- Born: July 3, 1902
- Died: April 24, 1990 (aged 87) Bethlehem, Connecticut
- Occupation(s): Actress, Philanthropist
- Parent(s): Henry Farriday (father), Eliza Woolsey Farriday (mother)

= Carolyn Ferriday =

American philanthropist

Caroline Woolsey Ferriday (July 3, 1902 - April 24, 1990) was an American philanthropist known for her efforts during World War II and the period after. She is best known for bringing the plight of the "Rabbits", or "Lapins", Polish women subjected to medical experimentation by the Nazis at Ravensbrück concentration camp, to the American public.

==Biography==

===Early life===
Caroline Ferriday was born on July 3, 1902, to Henry and Eliza Ferriday. In 1912 her parents purchased what is now known as the Bellamy-Ferriday House where the family would spend their summers, after spending their winters in New York City.

===Acting career===
Caroline Ferriday's acting debut was in Shakespeare's the Merchant of Venice, in the role of Balthazar.

===Philanthropic work===
Ferriday volunteered at the French Embassy in New York and was involved with the Association des Déportées et Internées Résistantes (ADIR), to provide relief to French orphans.

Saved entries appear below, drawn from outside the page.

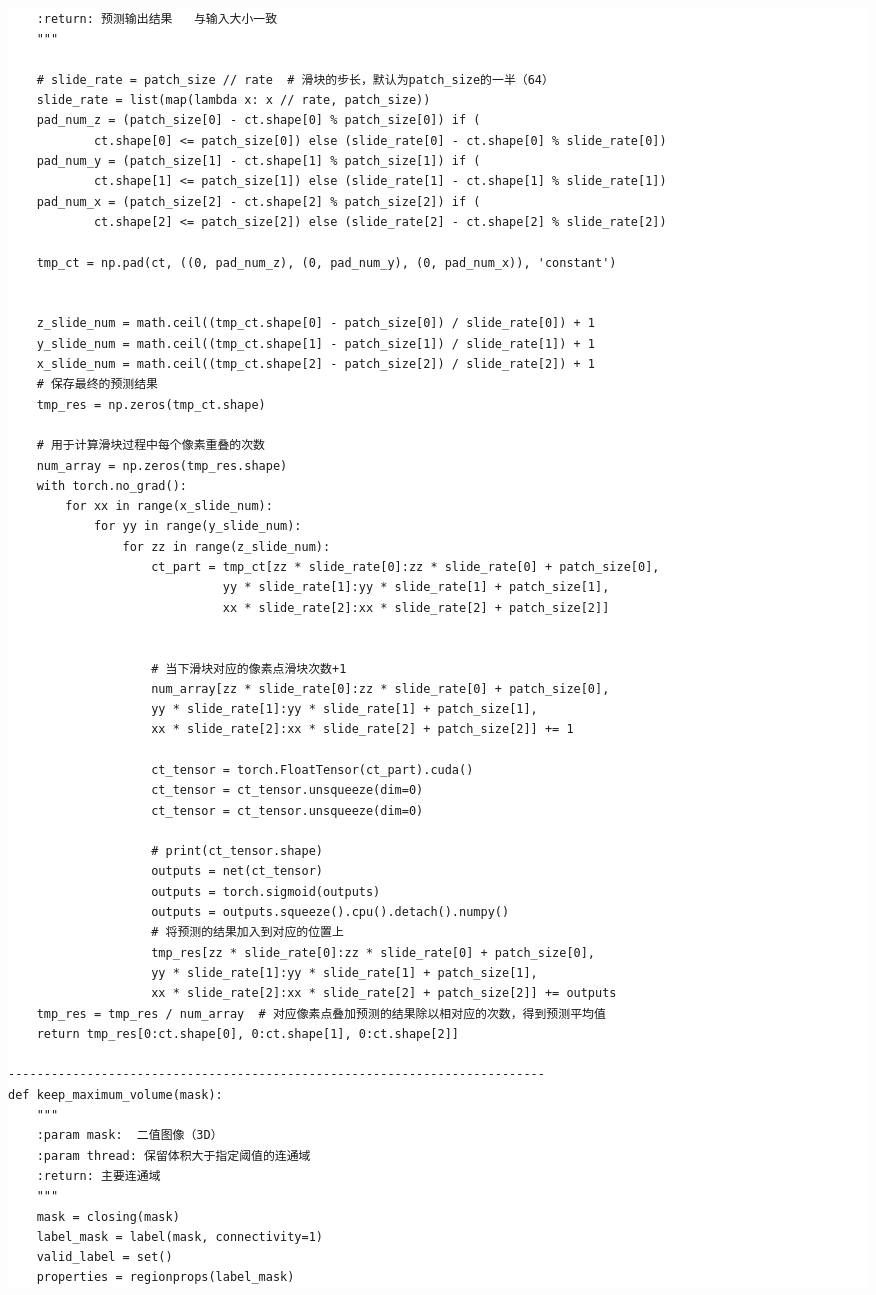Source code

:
 ```
    :return: 预测输出结果   与输入大小一致
    """

    # slide_rate = patch_size // rate  # 滑块的步长，默认为patch_size的一半（64）
    slide_rate = list(map(lambda x: x // rate, patch_size))
    pad_num_z = (patch_size[0] - ct.shape[0] % patch_size[0]) if (
            ct.shape[0] <= patch_size[0]) else (slide_rate[0] - ct.shape[0] % slide_rate[0])
    pad_num_y = (patch_size[1] - ct.shape[1] % patch_size[1]) if (
            ct.shape[1] <= patch_size[1]) else (slide_rate[1] - ct.shape[1] % slide_rate[1])
    pad_num_x = (patch_size[2] - ct.shape[2] % patch_size[2]) if (
            ct.shape[2] <= patch_size[2]) else (slide_rate[2] - ct.shape[2] % slide_rate[2])

    tmp_ct = np.pad(ct, ((0, pad_num_z), (0, pad_num_y), (0, pad_num_x)), 'constant')


    z_slide_num = math.ceil((tmp_ct.shape[0] - patch_size[0]) / slide_rate[0]) + 1
    y_slide_num = math.ceil((tmp_ct.shape[1] - patch_size[1]) / slide_rate[1]) + 1
    x_slide_num = math.ceil((tmp_ct.shape[2] - patch_size[2]) / slide_rate[2]) + 1
    # 保存最终的预测结果
    tmp_res = np.zeros(tmp_ct.shape)

    # 用于计算滑块过程中每个像素重叠的次数
    num_array = np.zeros(tmp_res.shape)
    with torch.no_grad():
        for xx in range(x_slide_num):
            for yy in range(y_slide_num):
                for zz in range(z_slide_num):
                    ct_part = tmp_ct[zz * slide_rate[0]:zz * slide_rate[0] + patch_size[0],
                              yy * slide_rate[1]:yy * slide_rate[1] + patch_size[1],
                              xx * slide_rate[2]:xx * slide_rate[2] + patch_size[2]]


                    # 当下滑块对应的像素点滑块次数+1
                    num_array[zz * slide_rate[0]:zz * slide_rate[0] + patch_size[0],
                    yy * slide_rate[1]:yy * slide_rate[1] + patch_size[1],
                    xx * slide_rate[2]:xx * slide_rate[2] + patch_size[2]] += 1

                    ct_tensor = torch.FloatTensor(ct_part).cuda()
                    ct_tensor = ct_tensor.unsqueeze(dim=0)
                    ct_tensor = ct_tensor.unsqueeze(dim=0)

                    # print(ct_tensor.shape)
                    outputs = net(ct_tensor)
                    outputs = torch.sigmoid(outputs)
                    outputs = outputs.squeeze().cpu().detach().numpy()
                    # 将预测的结果加入到对应的位置上
                    tmp_res[zz * slide_rate[0]:zz * slide_rate[0] + patch_size[0],
                    yy * slide_rate[1]:yy * slide_rate[1] + patch_size[1],
                    xx * slide_rate[2]:xx * slide_rate[2] + patch_size[2]] += outputs
    tmp_res = tmp_res / num_array  # 对应像素点叠加预测的结果除以相对应的次数，得到预测平均值
    return tmp_res[0:ct.shape[0], 0:ct.shape[1], 0:ct.shape[2]]

---------------------------------------------------------------------------
def keep_maximum_volume(mask):
    """
    :param mask:  二值图像（3D）
    :param thread: 保留体积大于指定阈值的连通域
    :return: 主要连通域
    """
    mask = closing(mask)
    label_mask = label(mask, connectivity=1)
    valid_label = set()
    properties = regionprops(label_mask)
```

====The "Rabbits" of Ravensbrück====
Ferriday approached Norman Cousins to write an article in Friends Journal to raise awareness and charitable funds for the survivors of the Nazi medical experiments at Ravensbrück concentration camp.
She brought 35 of the surviving Rabbits to the United States for reconstructive surgery. She visited Warsaw, Poland in 1958 to meet the women and make initial preparation for their trip, and visited again that same year with Dr. William Hitzig, who had also aided the Hiroshima Maidens, for a medical assessment of their needs. She wrote three articles about the Rabbits who considered her to be a dear friend, even calling her 'godmother'. The women visited from December 1958 to December 1959 and went all over the country, staying with host-families and received their medical procedures, and Caroline herself hosting four women for Christmas. In the summer of 1959, they met up for a cross-country trip, touring all the way from San Francisco to New York City, with a special stop in Washington, D.C., where they had a special luncheon with Senators and Representatives. Caroline continued to have contact with several of the women after they left the United States.

===Death and afterward===
Caroline Ferriday died on April 24, 1990 (aged 87), and had a memorial service at Bethlehem's Christ Church the following day. She left her home, the Bellamy-Ferriday House and Garden to Connecticut Landmarks and the land to Bethlehem Land Trust.
She is one of three protagonists in Martha Hall Kelly's World War II historical fiction novel, Lilac Girls.

==Honours, decorations, awards, and distinctions==
Ferriday was awarded the Cross of Lorraine and the Legion of Honor by the French government in the 1950s for her support of the French Resistance and her work with the survivors of Ravensbrück concentration camp.